Roger Corman speaks to a crowd at the Provincetown Film Festival as John Waters looks on. Photo by Bruce Gilbert.

A couple of years ago, filmmaker John Waters wrote a book called Role Models. The other night in Provincetown, MA—his summer home—Waters was on stage with one of his own idols: Roger Corman.

“He's one of my all-time heroes,” John Waters gushed on stage at the local Town Hall in Provincetown as he introduced Corman to a standing ovation from the large crowd.

Throughout the day, Corman graciously received accolades from fans and filmmakers ahead of Saturday night's celebration of his work. Corman was awarded the festival's Filmmaker on the Edge Award and he also sat down for an extended conversation with John Waters, as well as questions from the adoring audience.

“Trashmeister John Waters and King of the B's Roger Corman were a match made in cult-movie heaven,” proclaimed the Hollywood Reporter's David Rooney in a dispatch from the event.

A video excerpt from the conversation, via Movieline, is available at the end of this article.

Over the course of the talk, the eighty-six year old Corman was sharp and funny. A master storyteller with a canny ability to recount tales from his eclectic life in the movies, Corman is best known for launching the careers of many filmmakers and actors. Martin Scorsese, Francis Ford Coppola, Jack Nicholson and many others all got their start working with Corman early on in their careers.

Roger Corman has directed some 56 films and produced more than 400. His latest, Piranhaconda, aired on the SyFy network the same night as Corman's tribute in Provincetown. Yet, he bemoaned the fact that theatrical distribution is the exception for his low-budget movies these days. He said he now makes just four or five moves each year.

Corman's New World Pictures, formed in the 70s, was a production and distribution company for his work. Alongside B movies and exploitation pictures, Corman tried his hand at auteur distribution and found success. Among his high art acquisitions were Fellini's Amarcord and Bergman's Cries and Whispers.

“If I could at least break event, I would be happy that I distributed these films,” Corman related in Provincetown.

Recalling Fellini specifically, Corman said that the Italian auteur advised him to skip distribution and stick to directing. “On the other hand, I did a good job,” Corman told Waters, “We won the damn Academy Award!” Fellini was awarded the Oscar for Best Foreign Language Film in 1974.

On stage, Waters pushed Corman to dish some dirt on a Hollywood star. Quick to respond, Corman singled out actor Stewart Granger. In a Corman movie, Granger was being a bit of a diva, demanding a specific line that was supposed to come from another character. Giving in, Corman wrote some extra lines for Granger's character. But, the director won in the end.

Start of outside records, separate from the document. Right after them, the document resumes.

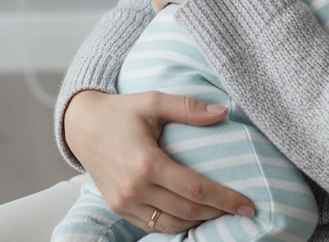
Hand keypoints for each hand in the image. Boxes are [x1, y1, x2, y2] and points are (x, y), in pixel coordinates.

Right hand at [63, 90, 254, 232]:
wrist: (80, 125)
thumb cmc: (120, 111)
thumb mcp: (152, 101)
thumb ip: (188, 108)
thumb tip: (224, 112)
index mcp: (146, 162)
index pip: (195, 189)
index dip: (225, 199)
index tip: (248, 205)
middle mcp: (135, 188)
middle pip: (187, 210)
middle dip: (218, 213)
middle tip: (241, 210)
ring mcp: (125, 202)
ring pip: (172, 224)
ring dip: (199, 222)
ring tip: (219, 213)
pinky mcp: (118, 208)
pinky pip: (153, 226)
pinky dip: (176, 225)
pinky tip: (191, 215)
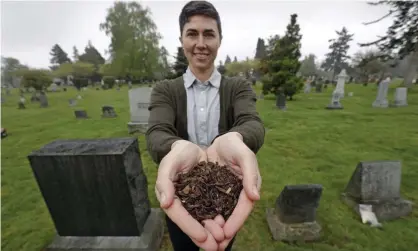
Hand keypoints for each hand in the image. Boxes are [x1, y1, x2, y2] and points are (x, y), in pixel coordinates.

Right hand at [155, 140, 220, 250]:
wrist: (195, 146)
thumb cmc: (179, 153)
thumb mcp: (170, 161)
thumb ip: (164, 180)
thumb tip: (165, 202)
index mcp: (170, 195)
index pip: (178, 214)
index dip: (189, 226)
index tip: (201, 237)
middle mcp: (182, 201)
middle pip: (191, 222)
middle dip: (202, 236)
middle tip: (214, 248)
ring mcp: (196, 200)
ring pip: (203, 220)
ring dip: (212, 232)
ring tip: (223, 240)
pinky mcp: (208, 197)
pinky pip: (213, 211)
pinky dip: (220, 220)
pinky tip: (228, 228)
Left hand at [206, 132, 261, 249]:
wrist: (221, 139)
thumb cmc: (235, 145)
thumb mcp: (244, 155)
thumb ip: (250, 174)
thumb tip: (255, 197)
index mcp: (248, 187)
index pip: (244, 207)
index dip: (237, 221)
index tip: (227, 233)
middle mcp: (237, 194)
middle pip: (232, 216)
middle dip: (225, 231)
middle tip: (216, 246)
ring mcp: (224, 194)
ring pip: (221, 215)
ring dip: (214, 229)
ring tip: (206, 242)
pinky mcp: (212, 192)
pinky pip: (209, 207)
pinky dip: (205, 218)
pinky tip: (198, 227)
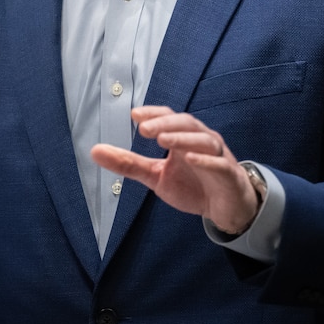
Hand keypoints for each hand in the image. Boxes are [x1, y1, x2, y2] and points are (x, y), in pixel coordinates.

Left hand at [89, 105, 258, 234]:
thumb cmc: (192, 186)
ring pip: (203, 140)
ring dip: (183, 138)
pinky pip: (219, 164)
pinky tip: (190, 159)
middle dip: (164, 124)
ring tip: (163, 140)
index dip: (154, 114)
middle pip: (186, 124)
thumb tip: (94, 150)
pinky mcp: (228, 175)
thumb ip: (128, 164)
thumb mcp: (155, 176)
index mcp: (183, 138)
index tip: (134, 115)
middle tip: (144, 129)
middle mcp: (201, 141)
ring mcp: (217, 157)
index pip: (169, 118)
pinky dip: (205, 160)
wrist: (225, 209)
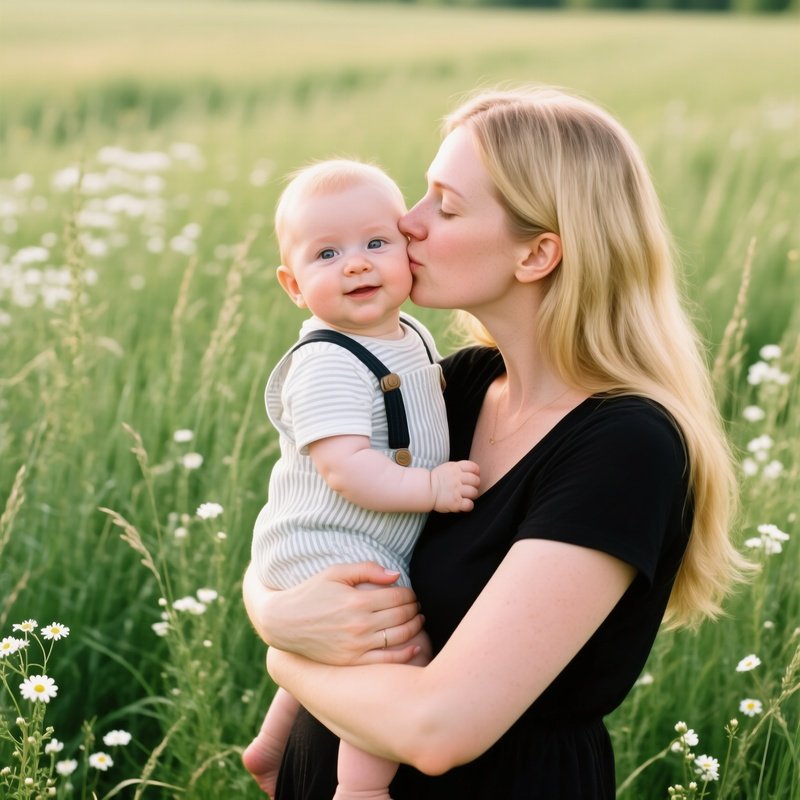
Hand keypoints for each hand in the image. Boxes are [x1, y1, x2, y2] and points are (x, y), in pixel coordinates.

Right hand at [243, 561, 423, 664]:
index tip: (411, 593)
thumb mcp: (335, 573)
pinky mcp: (351, 662)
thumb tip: (396, 575)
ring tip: (418, 621)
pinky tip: (415, 646)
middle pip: (402, 616)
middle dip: (415, 609)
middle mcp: (359, 625)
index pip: (398, 596)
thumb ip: (367, 569)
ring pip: (399, 637)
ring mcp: (356, 646)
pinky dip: (406, 654)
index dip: (410, 594)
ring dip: (415, 627)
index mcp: (357, 600)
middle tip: (417, 606)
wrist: (282, 623)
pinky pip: (387, 660)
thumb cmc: (310, 593)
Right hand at [430, 460, 479, 512]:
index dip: (476, 473)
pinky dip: (468, 505)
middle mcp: (457, 478)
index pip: (474, 467)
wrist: (424, 489)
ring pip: (474, 492)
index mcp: (456, 468)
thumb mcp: (448, 467)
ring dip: (471, 495)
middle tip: (468, 488)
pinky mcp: (455, 503)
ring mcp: (456, 490)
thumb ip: (460, 468)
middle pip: (476, 480)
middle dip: (475, 485)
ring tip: (465, 496)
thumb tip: (473, 472)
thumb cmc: (437, 479)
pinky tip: (463, 504)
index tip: (472, 477)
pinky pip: (469, 505)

“This is something that actors don't realize,” he told John Waters. “Once you finish shooting you go into the editing room. I cut all his lines out!”

Laughing and joking, Waters ate up Corman's anecdotes, clearly loving his presence in Provincetown. During the festival, the two men gathered at a nearby drive-in theater in Wellfleet for a screening of Corman's 1967 movie The Trip.

Recalling his own trips to the drive-in to see the exploitation pictures, Waters was enthusiastic. “It was a huge part of my growing up,” Waters told Corman and the crowd.

An alt movie icon in his own right, John Waters is a Provincetown fixture. He spends his summers at the eclectic resort town at the tip of Cape Cod. Most days you can spot him riding his bike along Commercial St., the main drag of this small town. Over the weekend, I ran into him hanging out at a local shop, sitting on a stool chatting with the owner. Later that night he opened up his small loft studio for late-night bash with festival filmmakers.

Waters recently settled into his Provincetown pad for the summer, capping a hitchhiking trip across the country. He traveled from his native Baltimore to San Francisco on the west coast. The journey is the subject of his new book.